I find the three tests useful to cut off branches of exploration that aren't going to be useful. If my coworker is worrying that the design is too specific and can't stop playing "what if", these tests are good, because they help clarify how much we know about the future. If the answer is "not a ton", then waiting is the right choice.

And I think it's worth emphasizing why this works. When solving new coding problems, one of the ways we learn about the problem space and its requirements is by writing code. (We can do other things like create prototypes and simulations, test data, etc. but writing code absolutely is a valid way to understand a problem.)

The act of writing feature A doesn't just ship feature A - it's the R&D process by which you learn enough to write feature B. So fusing A & B's design may not be possible because you have to code A to learn about B. These questions hilight when features have this kind of "learning" data dependency.

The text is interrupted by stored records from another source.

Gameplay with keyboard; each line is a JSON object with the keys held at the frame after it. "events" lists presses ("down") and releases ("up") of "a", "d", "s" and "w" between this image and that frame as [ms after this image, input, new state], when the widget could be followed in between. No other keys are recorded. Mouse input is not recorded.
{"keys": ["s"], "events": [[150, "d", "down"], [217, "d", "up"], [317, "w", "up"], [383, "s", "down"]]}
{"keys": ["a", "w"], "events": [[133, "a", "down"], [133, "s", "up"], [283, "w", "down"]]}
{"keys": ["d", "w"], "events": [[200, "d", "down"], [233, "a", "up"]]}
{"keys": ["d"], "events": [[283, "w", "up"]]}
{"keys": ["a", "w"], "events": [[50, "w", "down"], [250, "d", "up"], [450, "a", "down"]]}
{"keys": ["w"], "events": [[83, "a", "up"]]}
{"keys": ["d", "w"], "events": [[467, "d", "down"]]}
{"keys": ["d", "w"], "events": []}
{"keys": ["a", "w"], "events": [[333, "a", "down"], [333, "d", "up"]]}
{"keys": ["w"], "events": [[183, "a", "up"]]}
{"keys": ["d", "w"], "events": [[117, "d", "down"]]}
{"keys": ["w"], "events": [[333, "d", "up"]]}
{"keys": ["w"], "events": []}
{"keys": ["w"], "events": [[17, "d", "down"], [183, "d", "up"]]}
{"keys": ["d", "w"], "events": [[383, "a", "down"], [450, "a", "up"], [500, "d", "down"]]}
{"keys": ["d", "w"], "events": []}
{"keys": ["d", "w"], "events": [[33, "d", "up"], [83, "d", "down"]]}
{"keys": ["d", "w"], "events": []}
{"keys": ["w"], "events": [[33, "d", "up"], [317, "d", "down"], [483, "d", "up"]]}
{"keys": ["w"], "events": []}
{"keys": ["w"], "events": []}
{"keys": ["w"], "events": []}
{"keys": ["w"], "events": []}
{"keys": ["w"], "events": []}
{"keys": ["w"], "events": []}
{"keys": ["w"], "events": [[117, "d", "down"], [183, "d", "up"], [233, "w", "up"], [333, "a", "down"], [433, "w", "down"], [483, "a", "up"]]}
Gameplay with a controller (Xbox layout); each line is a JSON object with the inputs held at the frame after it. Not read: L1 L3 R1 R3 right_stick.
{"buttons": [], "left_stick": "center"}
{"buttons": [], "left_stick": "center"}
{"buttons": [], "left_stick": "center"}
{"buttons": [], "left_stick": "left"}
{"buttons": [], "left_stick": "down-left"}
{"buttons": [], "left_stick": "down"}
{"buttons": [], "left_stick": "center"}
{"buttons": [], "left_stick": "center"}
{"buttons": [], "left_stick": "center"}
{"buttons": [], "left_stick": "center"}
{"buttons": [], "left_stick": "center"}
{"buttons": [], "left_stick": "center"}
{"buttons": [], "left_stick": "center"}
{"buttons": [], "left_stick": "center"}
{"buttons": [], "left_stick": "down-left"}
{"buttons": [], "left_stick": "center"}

Sometimes Ya Are Gonna Need It

With that in mind, we do sometimes future proof code in X-Plane. This almost always happens when we are designing an entire subsystem, we know its complete feature set for the market, but there is an advantage to shipping a subset of the features first. When I wrote X-Plane's particle system, we predicted (correctly) that people want to use the effects on scenery and aircraft, but we shipped aircraft first with a design that wouldn't need rewrites to work with scenery.

Given how strong the business case is for scenery effects, and given that we basically already know how this code would be implemented on its own (almost exactly the same as the aircraft code, but over here), it's very cheap to craft the aircraft code with this in mind.

But it requires a lot of really solid information about the future to make this win.